Trisha Baga
Grainy Pixels
February 17 – April 23, 2022
Trisha Baga is a gleaner. An avid accumulator of images and things, it’s somehow fitting that the artist eventually found their way to seeds. Grains, seeds, granules: these tiny things shape and measure our world. The grain was the earliest unit of mass, in the United Kingdom the “stone” is still used to measure weight, and the carat, a familiar unit to measure the size of precious gems, is actually derived from a carob seed. Grains and seeds are not only measures of smallness, but the roots of modern civilization—spawning systems for storage, trade, and cultivation. In Baga’s Seed Paintings, the artist swaps pixels for grains to depict anonymous figures roaming vast arid landscapes, transforming the stuff of agriculture into pointillist images of blank tourists scattered like so many seeds on the wind.

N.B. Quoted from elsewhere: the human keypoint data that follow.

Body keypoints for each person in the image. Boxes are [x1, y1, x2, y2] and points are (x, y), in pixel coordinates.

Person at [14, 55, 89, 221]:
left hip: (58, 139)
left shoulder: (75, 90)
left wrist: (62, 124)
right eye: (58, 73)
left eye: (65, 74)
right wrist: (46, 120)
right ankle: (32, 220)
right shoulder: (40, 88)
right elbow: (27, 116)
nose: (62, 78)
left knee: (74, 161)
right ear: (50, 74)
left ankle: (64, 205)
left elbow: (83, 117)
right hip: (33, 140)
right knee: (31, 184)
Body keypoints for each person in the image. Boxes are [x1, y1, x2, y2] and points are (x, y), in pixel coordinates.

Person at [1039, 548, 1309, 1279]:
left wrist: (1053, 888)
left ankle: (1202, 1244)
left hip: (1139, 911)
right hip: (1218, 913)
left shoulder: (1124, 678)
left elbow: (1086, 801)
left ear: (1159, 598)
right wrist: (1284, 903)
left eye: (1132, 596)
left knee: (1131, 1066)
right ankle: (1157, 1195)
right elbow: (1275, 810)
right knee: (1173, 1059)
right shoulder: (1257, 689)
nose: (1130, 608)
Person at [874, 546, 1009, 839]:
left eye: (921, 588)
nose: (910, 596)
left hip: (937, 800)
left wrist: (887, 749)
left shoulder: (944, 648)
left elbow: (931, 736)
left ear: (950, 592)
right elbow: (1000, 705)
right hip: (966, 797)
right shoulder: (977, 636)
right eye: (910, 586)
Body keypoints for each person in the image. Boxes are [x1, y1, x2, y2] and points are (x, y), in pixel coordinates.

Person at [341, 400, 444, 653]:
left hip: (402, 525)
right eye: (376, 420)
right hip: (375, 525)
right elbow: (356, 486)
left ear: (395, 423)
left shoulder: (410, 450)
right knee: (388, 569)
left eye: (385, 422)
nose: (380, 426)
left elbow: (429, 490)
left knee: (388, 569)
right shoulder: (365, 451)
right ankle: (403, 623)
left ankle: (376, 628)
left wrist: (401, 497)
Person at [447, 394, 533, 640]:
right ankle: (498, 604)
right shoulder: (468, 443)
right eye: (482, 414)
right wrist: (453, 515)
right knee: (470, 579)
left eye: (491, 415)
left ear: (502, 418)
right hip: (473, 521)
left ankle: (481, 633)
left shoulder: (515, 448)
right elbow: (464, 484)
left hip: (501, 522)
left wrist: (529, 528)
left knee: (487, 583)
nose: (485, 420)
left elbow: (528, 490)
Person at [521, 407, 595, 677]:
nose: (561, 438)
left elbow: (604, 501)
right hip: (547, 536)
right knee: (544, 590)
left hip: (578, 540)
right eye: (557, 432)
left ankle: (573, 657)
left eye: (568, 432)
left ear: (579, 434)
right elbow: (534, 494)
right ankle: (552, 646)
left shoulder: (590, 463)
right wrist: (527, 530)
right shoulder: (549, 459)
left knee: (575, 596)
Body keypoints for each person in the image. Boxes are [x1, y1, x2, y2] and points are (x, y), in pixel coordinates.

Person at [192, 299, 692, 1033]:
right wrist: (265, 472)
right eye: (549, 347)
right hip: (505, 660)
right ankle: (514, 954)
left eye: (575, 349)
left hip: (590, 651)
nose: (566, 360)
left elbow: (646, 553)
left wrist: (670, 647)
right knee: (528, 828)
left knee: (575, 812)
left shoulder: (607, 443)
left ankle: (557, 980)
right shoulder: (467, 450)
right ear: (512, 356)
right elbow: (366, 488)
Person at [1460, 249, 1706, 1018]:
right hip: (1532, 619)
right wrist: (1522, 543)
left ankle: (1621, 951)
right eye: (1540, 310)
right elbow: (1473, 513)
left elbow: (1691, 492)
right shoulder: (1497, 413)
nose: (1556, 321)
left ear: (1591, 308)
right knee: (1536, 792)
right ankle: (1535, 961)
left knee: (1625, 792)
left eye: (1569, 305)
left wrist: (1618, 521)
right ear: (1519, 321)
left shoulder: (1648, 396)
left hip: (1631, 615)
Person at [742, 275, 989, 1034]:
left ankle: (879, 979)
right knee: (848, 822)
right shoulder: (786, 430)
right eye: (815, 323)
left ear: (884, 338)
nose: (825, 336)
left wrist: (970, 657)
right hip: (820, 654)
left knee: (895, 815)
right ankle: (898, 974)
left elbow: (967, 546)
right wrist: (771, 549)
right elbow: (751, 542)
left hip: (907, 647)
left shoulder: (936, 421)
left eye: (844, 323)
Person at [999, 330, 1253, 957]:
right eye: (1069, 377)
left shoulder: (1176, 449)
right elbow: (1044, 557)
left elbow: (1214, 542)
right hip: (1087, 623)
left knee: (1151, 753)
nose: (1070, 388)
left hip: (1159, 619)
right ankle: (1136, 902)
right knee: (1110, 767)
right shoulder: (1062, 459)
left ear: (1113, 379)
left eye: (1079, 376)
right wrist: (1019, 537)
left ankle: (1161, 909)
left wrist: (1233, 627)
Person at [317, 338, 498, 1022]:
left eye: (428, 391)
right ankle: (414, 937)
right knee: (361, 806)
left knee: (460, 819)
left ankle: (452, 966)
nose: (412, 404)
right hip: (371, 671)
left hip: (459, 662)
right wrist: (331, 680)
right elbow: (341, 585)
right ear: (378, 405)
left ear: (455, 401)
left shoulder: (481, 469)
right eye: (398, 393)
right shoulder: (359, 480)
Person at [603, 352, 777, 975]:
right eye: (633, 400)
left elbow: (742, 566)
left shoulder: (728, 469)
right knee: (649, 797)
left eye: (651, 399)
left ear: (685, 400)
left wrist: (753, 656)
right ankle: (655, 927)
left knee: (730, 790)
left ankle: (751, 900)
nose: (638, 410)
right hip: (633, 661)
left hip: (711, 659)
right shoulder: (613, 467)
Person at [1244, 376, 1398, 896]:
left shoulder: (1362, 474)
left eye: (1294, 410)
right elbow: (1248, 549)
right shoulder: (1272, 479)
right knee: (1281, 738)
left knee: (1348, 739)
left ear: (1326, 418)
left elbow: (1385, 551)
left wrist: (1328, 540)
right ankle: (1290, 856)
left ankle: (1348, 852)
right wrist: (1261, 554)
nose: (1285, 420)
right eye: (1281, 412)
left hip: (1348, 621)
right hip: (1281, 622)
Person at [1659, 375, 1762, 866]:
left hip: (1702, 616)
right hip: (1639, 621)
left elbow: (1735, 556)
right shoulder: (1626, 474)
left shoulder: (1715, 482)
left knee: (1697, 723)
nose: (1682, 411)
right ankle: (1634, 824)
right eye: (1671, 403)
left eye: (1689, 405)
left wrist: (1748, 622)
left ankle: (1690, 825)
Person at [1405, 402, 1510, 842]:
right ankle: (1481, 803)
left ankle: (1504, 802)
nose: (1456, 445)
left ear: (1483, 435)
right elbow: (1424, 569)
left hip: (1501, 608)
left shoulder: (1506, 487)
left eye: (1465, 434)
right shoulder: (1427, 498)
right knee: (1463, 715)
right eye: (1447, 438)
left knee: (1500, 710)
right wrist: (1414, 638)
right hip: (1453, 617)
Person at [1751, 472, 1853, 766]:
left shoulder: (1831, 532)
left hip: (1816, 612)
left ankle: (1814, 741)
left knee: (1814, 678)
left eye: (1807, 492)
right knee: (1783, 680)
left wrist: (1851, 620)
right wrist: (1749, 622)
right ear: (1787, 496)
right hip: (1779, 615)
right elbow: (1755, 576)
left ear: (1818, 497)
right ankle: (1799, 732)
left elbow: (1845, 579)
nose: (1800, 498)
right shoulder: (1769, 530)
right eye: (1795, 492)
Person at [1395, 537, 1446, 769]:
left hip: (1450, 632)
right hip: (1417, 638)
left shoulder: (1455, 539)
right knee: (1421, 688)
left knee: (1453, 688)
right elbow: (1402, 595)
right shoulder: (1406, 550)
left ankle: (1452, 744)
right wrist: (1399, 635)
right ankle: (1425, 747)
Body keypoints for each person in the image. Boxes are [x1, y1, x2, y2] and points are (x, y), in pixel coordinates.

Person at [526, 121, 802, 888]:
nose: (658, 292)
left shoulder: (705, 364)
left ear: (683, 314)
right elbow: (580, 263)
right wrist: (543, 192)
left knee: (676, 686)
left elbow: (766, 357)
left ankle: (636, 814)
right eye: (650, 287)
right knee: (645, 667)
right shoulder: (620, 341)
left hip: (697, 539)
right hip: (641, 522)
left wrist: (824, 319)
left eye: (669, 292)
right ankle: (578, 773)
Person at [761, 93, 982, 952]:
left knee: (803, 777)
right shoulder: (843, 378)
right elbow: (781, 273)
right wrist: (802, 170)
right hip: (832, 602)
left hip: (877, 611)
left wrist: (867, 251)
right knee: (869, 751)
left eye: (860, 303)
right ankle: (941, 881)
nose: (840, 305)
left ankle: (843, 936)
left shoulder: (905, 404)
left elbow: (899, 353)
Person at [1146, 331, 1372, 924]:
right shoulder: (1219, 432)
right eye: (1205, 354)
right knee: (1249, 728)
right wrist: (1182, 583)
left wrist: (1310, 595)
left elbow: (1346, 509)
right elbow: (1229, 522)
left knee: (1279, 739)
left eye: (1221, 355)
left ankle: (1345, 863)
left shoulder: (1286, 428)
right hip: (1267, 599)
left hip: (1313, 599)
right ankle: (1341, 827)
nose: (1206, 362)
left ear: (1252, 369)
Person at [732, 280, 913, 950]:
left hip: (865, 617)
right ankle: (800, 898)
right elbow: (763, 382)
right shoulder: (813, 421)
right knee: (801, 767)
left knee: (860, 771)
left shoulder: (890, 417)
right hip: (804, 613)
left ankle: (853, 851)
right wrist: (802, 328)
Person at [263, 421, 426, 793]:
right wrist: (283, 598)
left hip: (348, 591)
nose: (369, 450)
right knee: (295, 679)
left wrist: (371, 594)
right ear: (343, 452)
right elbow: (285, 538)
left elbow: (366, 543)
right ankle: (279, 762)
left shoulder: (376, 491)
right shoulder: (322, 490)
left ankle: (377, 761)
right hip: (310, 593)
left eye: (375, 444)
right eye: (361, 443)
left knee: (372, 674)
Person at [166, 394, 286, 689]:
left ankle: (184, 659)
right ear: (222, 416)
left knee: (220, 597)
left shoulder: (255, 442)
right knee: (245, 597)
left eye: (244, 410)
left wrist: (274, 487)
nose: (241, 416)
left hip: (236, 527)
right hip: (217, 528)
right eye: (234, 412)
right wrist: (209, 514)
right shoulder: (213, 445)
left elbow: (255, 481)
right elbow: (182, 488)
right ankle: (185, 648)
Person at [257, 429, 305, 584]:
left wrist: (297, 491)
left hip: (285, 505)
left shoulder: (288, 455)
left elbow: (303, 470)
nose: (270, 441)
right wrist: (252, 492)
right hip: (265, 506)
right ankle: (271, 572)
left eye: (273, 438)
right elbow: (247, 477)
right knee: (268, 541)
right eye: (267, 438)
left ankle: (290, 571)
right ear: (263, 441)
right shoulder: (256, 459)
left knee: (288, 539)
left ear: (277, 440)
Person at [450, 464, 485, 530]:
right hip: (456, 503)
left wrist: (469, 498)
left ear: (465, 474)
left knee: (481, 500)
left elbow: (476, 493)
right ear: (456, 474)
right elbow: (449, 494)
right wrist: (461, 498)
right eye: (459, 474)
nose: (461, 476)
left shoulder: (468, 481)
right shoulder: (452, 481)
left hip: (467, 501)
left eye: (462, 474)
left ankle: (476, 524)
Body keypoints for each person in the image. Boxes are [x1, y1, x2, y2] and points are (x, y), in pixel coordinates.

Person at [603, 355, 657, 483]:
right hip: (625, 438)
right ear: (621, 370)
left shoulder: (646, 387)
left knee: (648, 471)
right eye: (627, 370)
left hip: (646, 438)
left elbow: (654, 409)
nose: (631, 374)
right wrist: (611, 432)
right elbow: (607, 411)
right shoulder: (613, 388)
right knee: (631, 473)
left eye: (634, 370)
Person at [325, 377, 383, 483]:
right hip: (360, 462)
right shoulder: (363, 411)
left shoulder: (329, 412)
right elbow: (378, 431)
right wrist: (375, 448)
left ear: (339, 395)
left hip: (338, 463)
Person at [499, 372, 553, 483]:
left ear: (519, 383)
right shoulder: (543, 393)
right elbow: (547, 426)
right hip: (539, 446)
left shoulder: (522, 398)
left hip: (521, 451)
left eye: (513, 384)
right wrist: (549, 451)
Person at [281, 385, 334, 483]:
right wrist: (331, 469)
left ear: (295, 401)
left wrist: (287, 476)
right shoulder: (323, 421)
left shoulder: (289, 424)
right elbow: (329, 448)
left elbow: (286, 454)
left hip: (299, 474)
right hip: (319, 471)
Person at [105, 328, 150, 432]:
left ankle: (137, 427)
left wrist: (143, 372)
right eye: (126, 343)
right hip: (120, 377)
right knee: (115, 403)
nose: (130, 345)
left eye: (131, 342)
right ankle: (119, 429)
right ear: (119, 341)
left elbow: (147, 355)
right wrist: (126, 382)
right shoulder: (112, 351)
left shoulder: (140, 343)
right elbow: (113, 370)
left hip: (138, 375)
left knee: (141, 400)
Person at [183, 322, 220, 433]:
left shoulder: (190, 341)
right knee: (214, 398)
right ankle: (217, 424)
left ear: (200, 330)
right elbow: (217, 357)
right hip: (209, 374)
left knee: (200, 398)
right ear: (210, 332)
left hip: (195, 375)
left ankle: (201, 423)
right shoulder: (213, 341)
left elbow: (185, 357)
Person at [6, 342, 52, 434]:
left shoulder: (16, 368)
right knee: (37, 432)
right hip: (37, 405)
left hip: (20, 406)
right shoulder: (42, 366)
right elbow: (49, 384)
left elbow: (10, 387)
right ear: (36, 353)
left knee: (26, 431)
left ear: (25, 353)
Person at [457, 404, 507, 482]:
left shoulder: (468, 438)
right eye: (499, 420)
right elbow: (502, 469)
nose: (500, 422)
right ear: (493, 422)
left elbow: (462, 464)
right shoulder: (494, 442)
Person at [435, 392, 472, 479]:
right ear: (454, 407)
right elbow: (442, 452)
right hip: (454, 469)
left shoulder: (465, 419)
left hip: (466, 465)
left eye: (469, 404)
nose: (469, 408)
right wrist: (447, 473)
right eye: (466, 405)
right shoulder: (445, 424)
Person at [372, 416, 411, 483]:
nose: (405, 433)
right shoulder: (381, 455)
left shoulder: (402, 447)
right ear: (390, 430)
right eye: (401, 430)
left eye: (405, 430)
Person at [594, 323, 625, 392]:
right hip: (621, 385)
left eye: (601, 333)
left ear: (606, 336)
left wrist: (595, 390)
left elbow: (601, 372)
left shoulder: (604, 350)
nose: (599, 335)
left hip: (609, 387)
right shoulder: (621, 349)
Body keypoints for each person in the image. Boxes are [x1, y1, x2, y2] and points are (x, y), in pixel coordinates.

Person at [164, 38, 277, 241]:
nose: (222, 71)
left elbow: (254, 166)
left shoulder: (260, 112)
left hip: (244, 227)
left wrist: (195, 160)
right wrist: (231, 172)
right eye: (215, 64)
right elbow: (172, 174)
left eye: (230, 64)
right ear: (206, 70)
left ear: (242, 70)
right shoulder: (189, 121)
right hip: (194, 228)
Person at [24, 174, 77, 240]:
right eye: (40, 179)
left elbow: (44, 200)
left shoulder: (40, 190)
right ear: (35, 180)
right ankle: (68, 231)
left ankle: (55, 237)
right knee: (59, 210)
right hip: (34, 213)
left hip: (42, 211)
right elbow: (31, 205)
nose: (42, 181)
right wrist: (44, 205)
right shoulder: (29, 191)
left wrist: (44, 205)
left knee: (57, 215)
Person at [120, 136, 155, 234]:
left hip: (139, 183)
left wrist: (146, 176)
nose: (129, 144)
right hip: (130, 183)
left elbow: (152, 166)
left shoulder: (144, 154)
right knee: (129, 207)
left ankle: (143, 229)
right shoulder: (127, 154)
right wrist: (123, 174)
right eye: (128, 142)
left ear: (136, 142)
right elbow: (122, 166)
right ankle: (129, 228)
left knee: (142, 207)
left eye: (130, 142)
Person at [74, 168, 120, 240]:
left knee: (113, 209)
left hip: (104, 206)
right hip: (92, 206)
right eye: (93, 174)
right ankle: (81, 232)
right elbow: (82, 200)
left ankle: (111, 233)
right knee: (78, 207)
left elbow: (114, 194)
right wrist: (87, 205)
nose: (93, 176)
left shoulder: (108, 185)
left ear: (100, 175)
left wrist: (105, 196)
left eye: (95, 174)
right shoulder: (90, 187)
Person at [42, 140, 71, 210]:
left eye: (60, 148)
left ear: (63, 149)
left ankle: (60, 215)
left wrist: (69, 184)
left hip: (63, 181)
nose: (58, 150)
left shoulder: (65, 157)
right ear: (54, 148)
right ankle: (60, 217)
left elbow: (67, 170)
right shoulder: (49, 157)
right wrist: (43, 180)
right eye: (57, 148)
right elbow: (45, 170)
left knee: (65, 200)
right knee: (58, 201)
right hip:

The forms of Baga’s Seed Paintings are deeply entangled with their medium. On one hand, Baga claims that if these seeds were planted, they would potentially reproduce the same image on a different scale. Likewise, just as a seed is a building block of organic life, they can also be read as a pixel: the building block of a digital image. As Baga notes, “Video is the lens through which I see the world [...] the seed is a metaphor for the pixel. It goes along with this imaginary scenario that I had. In a post-electric world, how do we reproduce images?” Works like Idle Babel and Sex include photoshop editing panels and, as curators Lucia Aspesi and Fiammetta Griccioli note, “these textured panels offer a materic version of the pixelated images of the videos—suggesting a re-composition of the images fragmented by technology—showing how the artist expands the possibilities of painting by envisioning it through the lens of the digital.” The inspiration for this series came from the visuals of Baga’s multi-media installation Virahanka Trail (2017), which includes footage of tourists walking through sand dunes on a Japanese beach. However, when reproduced in seed, the images become less specific, more archetypal. If the loose cluster of nonchalant figures in fibe give off the desultory vibe of middle-aged tourists who have briefly disembarked a tour bus at a lookout point, the depiction of a lone individual in wun takes on a more existential quality. A dark interruption of the otherwise expansive swathe of beige seed, the figure points towards the adage that we are but a mere speck in the vastness of the universe.